### The problem
Recast the material below as a JSON list of strings, one string per line, with blank lines omitted. Include only the lines from the start of the material up to and including the line with "12 h 26 min".

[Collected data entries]

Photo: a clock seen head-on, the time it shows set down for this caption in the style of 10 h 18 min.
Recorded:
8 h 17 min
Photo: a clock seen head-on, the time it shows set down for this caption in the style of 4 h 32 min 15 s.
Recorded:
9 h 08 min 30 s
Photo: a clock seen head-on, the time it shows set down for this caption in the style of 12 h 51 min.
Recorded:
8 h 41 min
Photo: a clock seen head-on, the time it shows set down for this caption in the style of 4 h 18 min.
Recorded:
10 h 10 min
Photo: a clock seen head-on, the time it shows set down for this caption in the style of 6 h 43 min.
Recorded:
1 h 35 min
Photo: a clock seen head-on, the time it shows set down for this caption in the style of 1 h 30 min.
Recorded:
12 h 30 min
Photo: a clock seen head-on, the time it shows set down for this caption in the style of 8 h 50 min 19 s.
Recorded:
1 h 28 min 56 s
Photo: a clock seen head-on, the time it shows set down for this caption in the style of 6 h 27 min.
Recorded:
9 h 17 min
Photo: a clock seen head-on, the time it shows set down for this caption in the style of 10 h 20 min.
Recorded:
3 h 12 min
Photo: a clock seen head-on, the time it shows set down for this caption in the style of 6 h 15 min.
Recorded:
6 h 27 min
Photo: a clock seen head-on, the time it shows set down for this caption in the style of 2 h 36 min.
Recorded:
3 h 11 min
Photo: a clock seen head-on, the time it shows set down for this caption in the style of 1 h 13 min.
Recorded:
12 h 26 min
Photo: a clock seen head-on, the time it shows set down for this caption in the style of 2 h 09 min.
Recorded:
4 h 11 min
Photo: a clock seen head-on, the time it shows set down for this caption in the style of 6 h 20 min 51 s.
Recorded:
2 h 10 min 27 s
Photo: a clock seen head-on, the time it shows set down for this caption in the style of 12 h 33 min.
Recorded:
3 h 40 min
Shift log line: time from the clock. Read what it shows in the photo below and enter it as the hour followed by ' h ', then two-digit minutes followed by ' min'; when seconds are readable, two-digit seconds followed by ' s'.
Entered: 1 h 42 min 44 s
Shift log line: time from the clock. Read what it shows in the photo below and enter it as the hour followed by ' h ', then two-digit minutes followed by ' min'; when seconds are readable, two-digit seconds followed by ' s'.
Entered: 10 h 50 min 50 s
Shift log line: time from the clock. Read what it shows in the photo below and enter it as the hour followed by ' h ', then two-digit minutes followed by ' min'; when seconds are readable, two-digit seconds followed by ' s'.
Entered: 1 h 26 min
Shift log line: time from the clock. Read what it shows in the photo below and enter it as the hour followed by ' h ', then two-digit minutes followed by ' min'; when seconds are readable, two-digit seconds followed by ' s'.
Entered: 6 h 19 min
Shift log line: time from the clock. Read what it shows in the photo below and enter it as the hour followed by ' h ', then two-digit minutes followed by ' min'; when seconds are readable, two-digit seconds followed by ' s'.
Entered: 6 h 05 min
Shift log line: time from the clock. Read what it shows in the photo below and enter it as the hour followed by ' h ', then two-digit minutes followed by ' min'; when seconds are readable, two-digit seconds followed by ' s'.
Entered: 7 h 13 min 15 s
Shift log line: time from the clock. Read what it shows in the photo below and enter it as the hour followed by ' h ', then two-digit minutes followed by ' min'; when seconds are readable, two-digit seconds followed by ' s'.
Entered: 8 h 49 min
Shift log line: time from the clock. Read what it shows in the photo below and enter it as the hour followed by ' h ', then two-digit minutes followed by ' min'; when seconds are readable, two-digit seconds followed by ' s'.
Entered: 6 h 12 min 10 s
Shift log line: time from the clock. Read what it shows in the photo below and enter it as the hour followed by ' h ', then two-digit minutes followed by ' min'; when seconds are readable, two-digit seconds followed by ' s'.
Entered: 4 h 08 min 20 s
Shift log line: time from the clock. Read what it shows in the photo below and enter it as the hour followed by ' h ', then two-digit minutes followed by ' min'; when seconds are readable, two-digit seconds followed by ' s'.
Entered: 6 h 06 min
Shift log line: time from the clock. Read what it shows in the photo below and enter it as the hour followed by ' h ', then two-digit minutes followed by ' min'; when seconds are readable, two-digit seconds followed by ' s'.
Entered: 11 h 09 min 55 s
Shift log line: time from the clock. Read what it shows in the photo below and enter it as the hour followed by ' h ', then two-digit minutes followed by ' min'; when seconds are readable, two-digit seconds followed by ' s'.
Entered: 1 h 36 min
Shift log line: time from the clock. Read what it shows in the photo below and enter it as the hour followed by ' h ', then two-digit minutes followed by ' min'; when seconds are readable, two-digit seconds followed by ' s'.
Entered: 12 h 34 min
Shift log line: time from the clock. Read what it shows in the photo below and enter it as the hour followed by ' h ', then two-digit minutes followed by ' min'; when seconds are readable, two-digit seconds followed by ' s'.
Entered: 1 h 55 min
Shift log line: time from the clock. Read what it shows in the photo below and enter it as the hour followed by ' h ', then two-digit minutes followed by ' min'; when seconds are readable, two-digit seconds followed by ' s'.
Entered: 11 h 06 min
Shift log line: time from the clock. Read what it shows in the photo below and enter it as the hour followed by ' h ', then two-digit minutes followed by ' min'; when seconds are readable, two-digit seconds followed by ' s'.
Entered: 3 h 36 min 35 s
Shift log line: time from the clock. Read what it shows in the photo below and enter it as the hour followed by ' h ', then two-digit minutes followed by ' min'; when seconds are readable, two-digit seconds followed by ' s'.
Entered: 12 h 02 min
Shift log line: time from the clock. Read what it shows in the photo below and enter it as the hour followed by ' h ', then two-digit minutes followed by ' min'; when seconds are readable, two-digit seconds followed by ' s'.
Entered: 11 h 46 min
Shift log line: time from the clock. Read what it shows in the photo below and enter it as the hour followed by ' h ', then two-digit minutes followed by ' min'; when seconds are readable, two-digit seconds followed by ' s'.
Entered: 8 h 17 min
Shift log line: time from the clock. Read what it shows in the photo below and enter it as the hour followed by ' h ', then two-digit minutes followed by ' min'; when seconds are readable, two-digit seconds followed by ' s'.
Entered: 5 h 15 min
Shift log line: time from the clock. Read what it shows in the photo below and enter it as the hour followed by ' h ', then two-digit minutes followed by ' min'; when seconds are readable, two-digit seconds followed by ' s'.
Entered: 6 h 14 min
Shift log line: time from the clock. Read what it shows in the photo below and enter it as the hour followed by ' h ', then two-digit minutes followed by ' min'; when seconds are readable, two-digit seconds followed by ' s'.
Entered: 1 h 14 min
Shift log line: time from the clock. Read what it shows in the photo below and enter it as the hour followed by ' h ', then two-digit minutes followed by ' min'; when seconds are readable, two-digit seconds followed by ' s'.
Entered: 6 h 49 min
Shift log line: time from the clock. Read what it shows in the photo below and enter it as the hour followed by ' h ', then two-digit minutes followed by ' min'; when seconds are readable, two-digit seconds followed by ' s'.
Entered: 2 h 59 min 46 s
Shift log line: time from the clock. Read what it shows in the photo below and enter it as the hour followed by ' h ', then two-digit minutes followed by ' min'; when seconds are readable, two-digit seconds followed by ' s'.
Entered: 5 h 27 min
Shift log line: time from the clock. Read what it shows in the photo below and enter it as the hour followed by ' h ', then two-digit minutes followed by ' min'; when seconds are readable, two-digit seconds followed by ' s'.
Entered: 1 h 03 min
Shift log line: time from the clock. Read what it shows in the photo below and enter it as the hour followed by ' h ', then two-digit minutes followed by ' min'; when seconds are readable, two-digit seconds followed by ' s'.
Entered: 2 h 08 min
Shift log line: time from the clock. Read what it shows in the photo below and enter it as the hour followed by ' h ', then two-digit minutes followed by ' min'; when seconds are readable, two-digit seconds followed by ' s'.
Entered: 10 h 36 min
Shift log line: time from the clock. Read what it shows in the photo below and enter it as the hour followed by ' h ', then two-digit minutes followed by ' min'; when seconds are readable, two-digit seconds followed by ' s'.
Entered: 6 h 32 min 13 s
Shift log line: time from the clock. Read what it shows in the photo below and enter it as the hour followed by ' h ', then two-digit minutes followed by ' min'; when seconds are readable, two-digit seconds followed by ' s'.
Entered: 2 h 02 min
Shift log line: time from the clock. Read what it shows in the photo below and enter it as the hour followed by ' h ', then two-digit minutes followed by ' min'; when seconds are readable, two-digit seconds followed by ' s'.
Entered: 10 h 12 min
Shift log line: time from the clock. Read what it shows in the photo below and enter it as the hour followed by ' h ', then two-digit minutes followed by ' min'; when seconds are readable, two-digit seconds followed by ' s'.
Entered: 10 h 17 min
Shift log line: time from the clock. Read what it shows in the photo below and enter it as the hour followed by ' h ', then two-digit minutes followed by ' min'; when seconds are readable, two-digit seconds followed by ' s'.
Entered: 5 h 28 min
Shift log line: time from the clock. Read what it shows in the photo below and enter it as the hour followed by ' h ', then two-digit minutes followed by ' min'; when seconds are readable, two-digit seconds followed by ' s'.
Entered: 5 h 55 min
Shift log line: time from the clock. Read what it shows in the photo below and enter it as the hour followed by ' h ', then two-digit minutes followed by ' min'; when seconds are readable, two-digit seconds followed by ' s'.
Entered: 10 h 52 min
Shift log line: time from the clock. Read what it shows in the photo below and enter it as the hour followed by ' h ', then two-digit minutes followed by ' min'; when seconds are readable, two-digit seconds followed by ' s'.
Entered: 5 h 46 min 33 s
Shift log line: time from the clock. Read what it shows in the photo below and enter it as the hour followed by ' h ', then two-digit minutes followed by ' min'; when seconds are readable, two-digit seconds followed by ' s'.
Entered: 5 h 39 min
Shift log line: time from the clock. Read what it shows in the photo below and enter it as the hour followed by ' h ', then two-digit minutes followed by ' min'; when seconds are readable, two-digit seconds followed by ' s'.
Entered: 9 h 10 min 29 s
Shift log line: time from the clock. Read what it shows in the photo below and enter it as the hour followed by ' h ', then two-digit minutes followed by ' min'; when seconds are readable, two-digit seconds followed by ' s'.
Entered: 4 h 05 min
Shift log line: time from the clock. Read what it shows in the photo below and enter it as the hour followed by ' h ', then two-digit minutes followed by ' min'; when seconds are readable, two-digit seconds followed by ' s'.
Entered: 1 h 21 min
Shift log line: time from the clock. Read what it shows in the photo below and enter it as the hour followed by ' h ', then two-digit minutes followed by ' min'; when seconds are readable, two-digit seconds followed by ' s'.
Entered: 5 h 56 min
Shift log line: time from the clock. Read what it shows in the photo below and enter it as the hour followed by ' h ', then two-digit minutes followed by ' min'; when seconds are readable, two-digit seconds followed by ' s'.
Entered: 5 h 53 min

### Reply
[
  "Photo: a clock seen head-on, the time it shows set down for this caption in the style of 10 h 18 min.",
  "Recorded:",
  "8 h 17 min",
  "Photo: a clock seen head-on, the time it shows set down for this caption in the style of 4 h 32 min 15 s.",
  "Recorded:",
  "9 h 08 min 30 s",
  "Photo: a clock seen head-on, the time it shows set down for this caption in the style of 12 h 51 min.",
  "Recorded:",
  "8 h 41 min",
  "Photo: a clock seen head-on, the time it shows set down for this caption in the style of 4 h 18 min.",
  "Recorded:",
  "10 h 10 min",
  "Photo: a clock seen head-on, the time it shows set down for this caption in the style of 6 h 43 min.",
  "Recorded:",
  "1 h 35 min",
  "Photo: a clock seen head-on, the time it shows set down for this caption in the style of 1 h 30 min.",
  "Recorded:",
  "12 h 30 min",
  "Photo: a clock seen head-on, the time it shows set down for this caption in the style of 8 h 50 min 19 s.",
  "Recorded:",
  "1 h 28 min 56 s",
  "Photo: a clock seen head-on, the time it shows set down for this caption in the style of 6 h 27 min.",
  "Recorded:",
  "9 h 17 min",
  "Photo: a clock seen head-on, the time it shows set down for this caption in the style of 10 h 20 min.",
  "Recorded:",
  "3 h 12 min",
  "Photo: a clock seen head-on, the time it shows set down for this caption in the style of 6 h 15 min.",
  "Recorded:",
  "6 h 27 min",
  "Photo: a clock seen head-on, the time it shows set down for this caption in the style of 2 h 36 min.",
  "Recorded:",
  "3 h 11 min",
  "Photo: a clock seen head-on, the time it shows set down for this caption in the style of 1 h 13 min.",
  "Recorded:",
  "12 h 26 min"
]